SELECTED PASSAGE START
Senior Judge of the United States District Court for the Northern District of Texas
- In office December 30, 1986 – October 2, 2000

Chief Judge of the United States District Court for the Northern District of Texas
- In office 1977–1986
- Preceded by: William McLaughlin Taylor Jr.
- Succeeded by: Robert William Porter

Judge of the United States District Court for the Northern District of Texas
- In office June 7, 1968 – December 30, 1986
- Appointed by: Lyndon B. Johnson
- Preceded by: Joseph Brannon Dooley
- Succeeded by: Samuel Ray Cummings

Personal details
- Born: Halbert Owen Woodward April 8, 1918 Coleman, Texas, U.S.
- Died: October 2, 2000 (aged 82) Brownwood, Texas, U.S.
- Education: University of Texas at Austin (BBA, LLB)

= Halbert Owen Woodward =

American judge

Halbert Owen Woodward (April 8, 1918 – October 2, 2000) was a United States district judge of the United States District Court for the Northern District of Texas.

==Education and career==

Born in Coleman, Texas, Woodward received a Bachelor of Business Administration degree from the University of Texas at Austin in 1940 and a Bachelor of Laws from the University of Texas School of Law in 1940. He was a hearing examiner for the Texas Employment Commission from 1940 to 1941. He was a title examiner for the Humble Oil and Refining Company from 1941 to 1942. He was in the United States Navy as a Lieutenant during World War II, from 1942 to 1945. He was a land and title supervisor for the Humble Oil and Refining Company from 1945 to 1949. He was in private practice in Coleman from 1949 to 1968. He was a member of the Highway Commission of the State of Texas from 1959 to 1968, and chairman from 1967 to 1968.
SELECTED PASSAGE END
RECORD EXTRACTS START
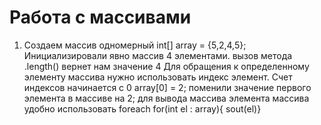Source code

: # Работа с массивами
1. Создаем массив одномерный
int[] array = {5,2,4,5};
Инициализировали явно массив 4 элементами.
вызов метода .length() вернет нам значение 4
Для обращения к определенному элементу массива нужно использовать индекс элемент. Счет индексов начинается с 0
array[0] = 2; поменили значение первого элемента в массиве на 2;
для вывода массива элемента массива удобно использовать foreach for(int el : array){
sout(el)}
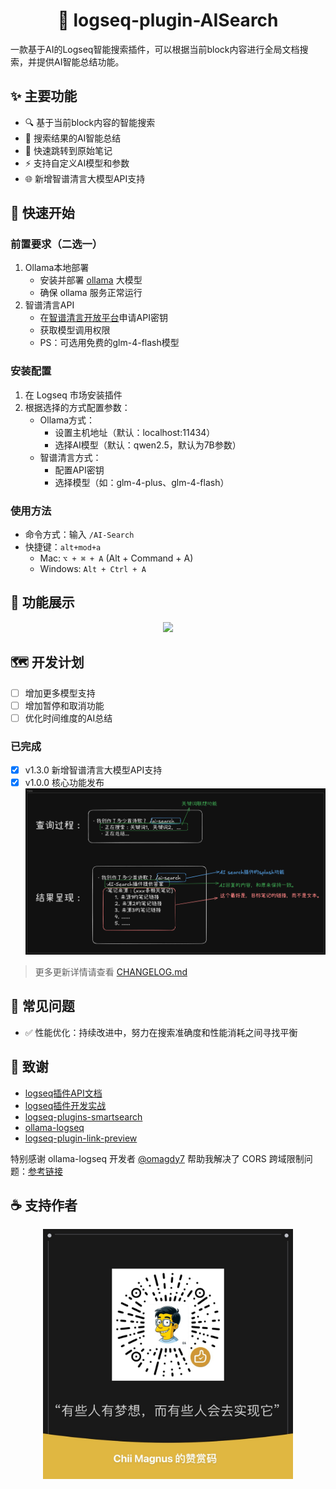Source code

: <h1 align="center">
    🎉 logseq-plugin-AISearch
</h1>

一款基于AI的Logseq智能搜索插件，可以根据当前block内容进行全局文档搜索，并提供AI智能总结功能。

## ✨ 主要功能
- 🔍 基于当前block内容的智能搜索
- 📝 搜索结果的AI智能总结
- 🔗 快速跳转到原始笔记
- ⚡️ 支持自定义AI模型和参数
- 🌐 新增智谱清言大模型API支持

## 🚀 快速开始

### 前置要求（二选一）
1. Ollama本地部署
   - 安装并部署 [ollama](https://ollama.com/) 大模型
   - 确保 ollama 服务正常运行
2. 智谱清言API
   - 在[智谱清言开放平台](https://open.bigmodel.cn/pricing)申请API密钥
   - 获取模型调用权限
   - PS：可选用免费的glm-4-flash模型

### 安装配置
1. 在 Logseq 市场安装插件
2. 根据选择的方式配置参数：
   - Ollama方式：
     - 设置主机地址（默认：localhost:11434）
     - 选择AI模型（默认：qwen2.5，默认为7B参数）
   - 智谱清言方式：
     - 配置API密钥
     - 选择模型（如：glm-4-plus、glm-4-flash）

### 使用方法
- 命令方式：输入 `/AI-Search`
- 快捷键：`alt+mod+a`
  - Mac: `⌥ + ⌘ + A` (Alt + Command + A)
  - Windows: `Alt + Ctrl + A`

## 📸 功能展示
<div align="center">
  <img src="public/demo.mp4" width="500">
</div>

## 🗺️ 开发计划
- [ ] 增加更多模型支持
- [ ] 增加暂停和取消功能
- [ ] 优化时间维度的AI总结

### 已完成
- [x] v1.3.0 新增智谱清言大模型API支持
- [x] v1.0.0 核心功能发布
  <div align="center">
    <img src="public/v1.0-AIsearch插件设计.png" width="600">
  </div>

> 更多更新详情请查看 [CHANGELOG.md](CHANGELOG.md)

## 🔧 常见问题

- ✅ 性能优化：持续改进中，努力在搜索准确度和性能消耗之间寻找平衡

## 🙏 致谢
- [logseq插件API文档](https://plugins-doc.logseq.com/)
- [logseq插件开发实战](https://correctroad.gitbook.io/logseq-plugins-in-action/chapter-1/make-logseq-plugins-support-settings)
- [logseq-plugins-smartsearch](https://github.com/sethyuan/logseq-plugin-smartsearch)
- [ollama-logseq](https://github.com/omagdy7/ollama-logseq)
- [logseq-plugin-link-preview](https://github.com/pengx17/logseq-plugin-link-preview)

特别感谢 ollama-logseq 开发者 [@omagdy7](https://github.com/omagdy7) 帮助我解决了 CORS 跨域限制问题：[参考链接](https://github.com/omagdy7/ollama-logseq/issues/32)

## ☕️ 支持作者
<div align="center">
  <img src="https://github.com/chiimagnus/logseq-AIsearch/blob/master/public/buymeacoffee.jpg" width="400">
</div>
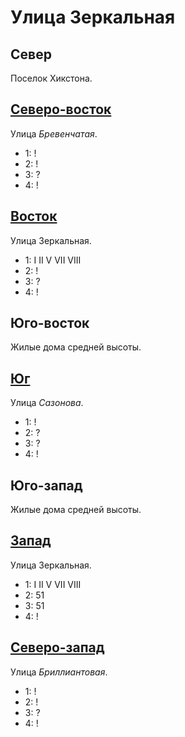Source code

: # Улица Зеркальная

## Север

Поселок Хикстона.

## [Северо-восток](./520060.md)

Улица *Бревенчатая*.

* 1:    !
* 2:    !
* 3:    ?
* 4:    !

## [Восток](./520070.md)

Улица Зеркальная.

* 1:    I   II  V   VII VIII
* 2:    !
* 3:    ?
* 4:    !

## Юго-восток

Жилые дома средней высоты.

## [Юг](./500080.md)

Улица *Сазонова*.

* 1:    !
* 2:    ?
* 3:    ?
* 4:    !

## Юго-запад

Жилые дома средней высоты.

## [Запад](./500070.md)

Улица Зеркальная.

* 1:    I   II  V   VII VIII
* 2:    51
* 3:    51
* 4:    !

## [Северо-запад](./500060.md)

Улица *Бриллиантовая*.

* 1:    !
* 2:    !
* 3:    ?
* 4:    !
RECORD EXTRACTS END
RECORD EXTRACTS START
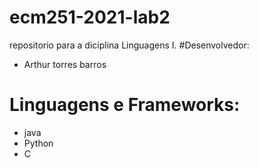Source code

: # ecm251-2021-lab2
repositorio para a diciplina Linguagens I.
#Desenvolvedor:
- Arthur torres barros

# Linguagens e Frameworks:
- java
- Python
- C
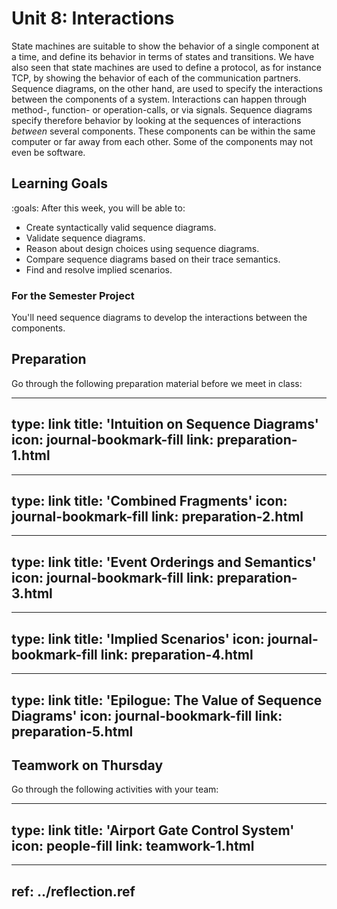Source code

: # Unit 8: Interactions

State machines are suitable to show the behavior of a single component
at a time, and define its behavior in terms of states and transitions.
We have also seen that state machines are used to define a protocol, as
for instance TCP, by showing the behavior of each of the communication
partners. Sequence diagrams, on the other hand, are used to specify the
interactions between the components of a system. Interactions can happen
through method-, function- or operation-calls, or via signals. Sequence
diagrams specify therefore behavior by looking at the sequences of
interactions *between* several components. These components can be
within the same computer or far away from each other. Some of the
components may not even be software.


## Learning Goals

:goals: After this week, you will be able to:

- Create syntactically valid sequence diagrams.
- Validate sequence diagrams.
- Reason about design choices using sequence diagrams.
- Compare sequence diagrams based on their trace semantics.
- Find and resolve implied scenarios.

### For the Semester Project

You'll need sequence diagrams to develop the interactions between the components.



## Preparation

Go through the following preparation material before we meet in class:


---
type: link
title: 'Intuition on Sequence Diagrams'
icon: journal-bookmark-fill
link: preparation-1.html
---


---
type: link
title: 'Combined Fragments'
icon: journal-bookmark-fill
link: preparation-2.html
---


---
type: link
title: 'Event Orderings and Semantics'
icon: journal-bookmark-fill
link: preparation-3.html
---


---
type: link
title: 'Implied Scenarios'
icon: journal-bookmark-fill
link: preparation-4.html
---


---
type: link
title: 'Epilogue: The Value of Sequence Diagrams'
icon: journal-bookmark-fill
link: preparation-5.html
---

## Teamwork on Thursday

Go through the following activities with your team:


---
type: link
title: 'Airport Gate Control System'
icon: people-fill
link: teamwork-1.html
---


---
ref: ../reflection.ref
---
RECORD EXTRACTS END
RECORD EXTRACTS START
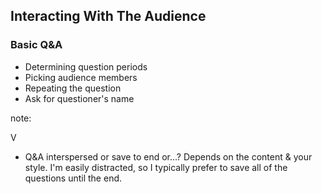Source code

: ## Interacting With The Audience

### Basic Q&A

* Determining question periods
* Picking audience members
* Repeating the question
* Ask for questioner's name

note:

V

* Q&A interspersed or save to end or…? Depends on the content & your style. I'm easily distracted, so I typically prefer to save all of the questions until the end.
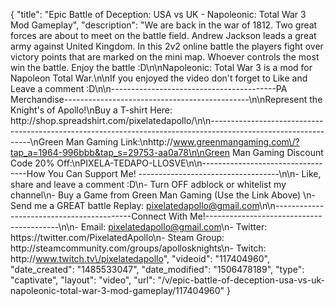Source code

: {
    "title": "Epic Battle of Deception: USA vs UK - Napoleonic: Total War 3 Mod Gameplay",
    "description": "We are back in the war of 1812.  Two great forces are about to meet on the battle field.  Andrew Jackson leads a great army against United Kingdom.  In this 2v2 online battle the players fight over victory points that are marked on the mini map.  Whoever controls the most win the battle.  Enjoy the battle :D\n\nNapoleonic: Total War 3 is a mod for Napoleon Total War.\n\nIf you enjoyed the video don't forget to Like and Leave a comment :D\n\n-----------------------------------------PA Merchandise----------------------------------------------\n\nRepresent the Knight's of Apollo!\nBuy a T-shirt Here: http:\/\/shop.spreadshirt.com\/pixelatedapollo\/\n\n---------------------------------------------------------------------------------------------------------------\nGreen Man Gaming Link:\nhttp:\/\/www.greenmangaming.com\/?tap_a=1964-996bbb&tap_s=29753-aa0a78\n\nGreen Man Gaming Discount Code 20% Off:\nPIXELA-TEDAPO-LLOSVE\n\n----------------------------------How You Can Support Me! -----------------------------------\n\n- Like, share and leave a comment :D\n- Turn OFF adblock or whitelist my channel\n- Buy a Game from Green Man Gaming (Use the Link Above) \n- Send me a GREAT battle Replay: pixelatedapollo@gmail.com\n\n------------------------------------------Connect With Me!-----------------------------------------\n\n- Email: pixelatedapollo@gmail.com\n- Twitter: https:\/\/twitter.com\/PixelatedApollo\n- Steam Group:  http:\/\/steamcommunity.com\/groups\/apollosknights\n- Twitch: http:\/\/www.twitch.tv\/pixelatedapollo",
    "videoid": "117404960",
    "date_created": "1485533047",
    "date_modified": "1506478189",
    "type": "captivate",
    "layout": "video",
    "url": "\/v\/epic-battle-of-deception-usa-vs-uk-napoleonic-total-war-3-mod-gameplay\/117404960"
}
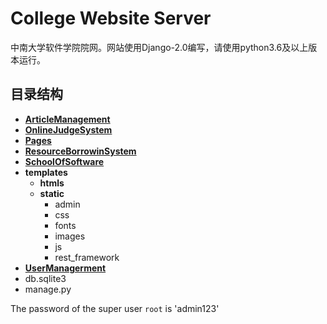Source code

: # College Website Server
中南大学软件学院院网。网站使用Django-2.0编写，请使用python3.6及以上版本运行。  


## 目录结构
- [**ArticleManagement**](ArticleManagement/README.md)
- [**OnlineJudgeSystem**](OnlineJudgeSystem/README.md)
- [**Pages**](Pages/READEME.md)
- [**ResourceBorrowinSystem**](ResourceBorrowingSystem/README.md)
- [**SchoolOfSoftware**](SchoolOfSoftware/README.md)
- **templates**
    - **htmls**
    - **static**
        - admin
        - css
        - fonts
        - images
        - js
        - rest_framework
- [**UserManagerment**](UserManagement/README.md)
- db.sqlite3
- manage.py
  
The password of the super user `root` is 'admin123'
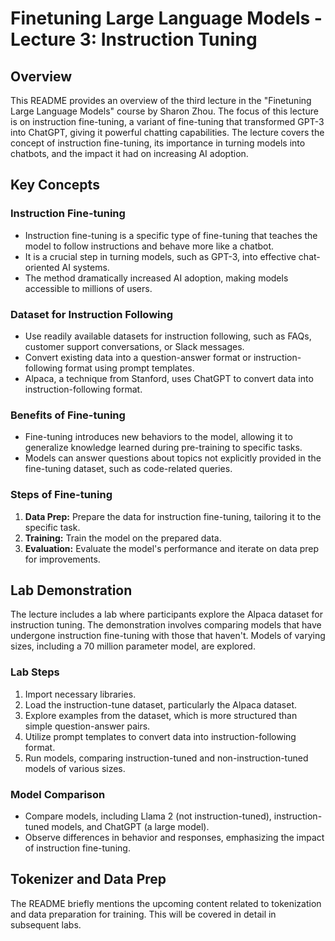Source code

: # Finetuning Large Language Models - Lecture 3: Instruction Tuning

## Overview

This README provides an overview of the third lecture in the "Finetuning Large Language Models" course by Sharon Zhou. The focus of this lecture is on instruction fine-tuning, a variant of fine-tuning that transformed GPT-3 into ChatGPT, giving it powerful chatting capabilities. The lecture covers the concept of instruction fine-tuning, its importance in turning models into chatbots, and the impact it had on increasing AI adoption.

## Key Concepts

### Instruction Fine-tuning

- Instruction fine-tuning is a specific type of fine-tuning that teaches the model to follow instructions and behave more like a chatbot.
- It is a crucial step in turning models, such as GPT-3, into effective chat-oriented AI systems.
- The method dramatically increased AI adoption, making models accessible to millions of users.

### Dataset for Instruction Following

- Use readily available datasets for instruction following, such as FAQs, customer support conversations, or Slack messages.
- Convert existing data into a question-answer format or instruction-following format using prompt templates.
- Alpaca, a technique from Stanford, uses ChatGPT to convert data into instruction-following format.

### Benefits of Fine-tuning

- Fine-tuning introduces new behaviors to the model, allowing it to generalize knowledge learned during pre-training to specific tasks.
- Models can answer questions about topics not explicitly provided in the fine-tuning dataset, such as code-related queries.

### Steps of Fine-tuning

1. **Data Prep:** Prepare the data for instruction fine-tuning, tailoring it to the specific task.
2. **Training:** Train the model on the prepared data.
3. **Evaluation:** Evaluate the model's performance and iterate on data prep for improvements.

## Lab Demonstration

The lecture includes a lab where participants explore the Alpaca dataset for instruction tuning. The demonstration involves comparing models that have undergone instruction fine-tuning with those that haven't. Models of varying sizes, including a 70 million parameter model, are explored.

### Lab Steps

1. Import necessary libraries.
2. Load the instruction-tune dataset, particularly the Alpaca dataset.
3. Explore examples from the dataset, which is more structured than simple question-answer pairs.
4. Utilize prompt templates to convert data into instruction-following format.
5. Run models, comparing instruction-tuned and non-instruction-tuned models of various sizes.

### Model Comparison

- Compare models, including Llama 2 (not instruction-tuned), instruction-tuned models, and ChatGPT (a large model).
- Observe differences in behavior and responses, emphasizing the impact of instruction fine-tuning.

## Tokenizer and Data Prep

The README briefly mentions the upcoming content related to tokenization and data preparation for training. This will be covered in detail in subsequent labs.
RECORD EXTRACTS END
• _QUESTIONS TO ANSWER_:
1 - Reproduce the passage of the Woodward article between "Senior Judge of" and "McLaughlin Taylor Jr.", inclusive.
2 - Carry on the Woodward article from the point where it stops.
The items have no connection to the Halbert Owen Woodward article.

• _RESULTS_:
1 -
Senior Judge of the United States District Court for the Northern District of Texas
- In office December 30, 1986 – October 2, 2000

Chief Judge of the United States District Court for the Northern District of Texas
- In office 1977–1986
- Preceded by: William McLaughlin Taylor Jr.

2 -
==Federal judicial service==

Woodward was nominated by President Lyndon B. Johnson on April 25, 1968, to a seat on the United States District Court for the Northern District of Texas vacated by Judge Joseph Brannon Dooley. He was confirmed by the United States Senate on June 6, 1968, and received his commission on June 7, 1968. He served as Chief Judge from 1977 to 1986. He assumed senior status on December 30, 1986. Woodward served in that capacity until his death on October 2, 2000, in Brownwood, Texas.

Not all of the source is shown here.